---------- Records for this exercise ----------
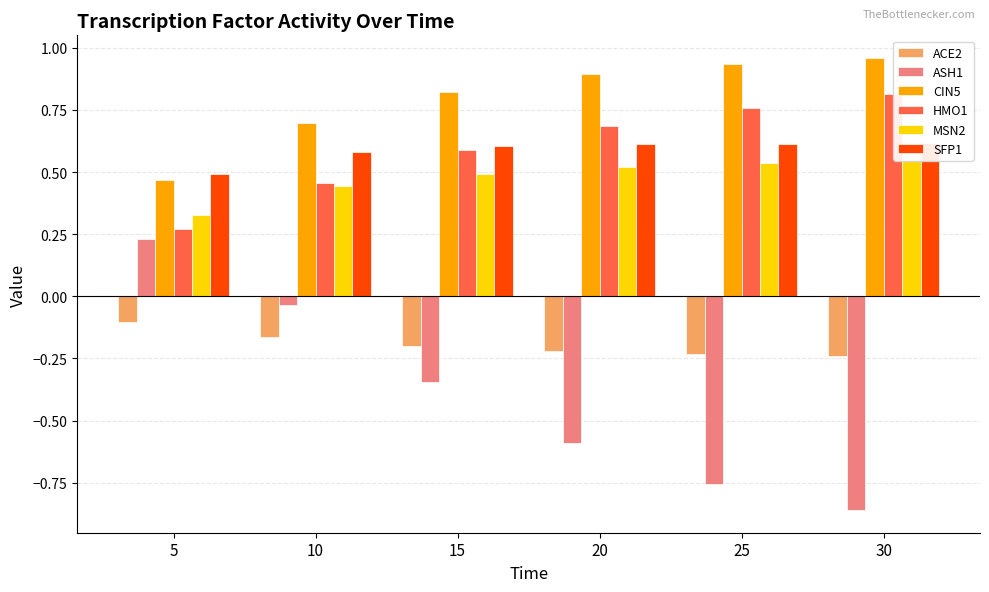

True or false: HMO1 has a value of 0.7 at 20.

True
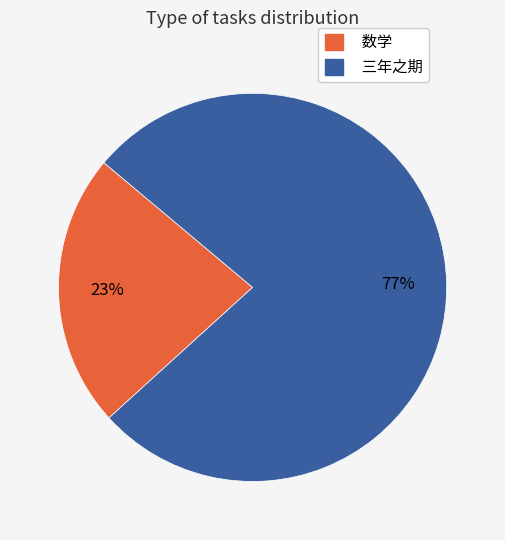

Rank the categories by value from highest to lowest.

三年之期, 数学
----------
---------- Records for this exercise ----------
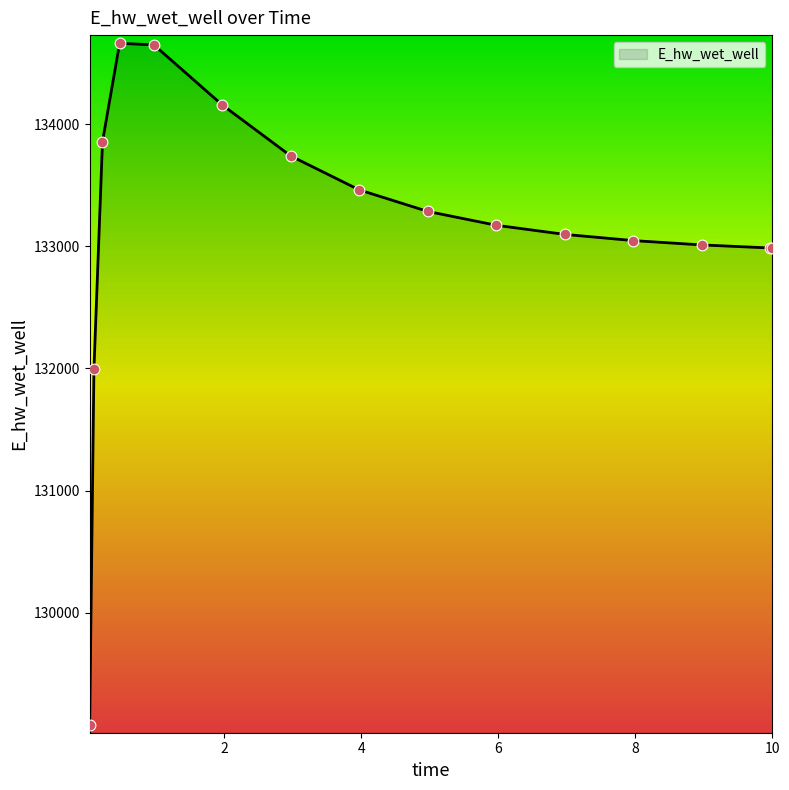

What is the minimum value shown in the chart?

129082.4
----------
* **The task**: Rewrite the lines from the one containing "True or false: HMO1 has a value of 0.7 at 20." through the one containing "Rank the categories", swapping "highest" for "largest" and leaving everything else unchanged. Omit the pictures.

* **Problem solution**:
True or false: HMO1 has a value of 0.7 at 20.

True

Rank the categories by value from largest to lowest.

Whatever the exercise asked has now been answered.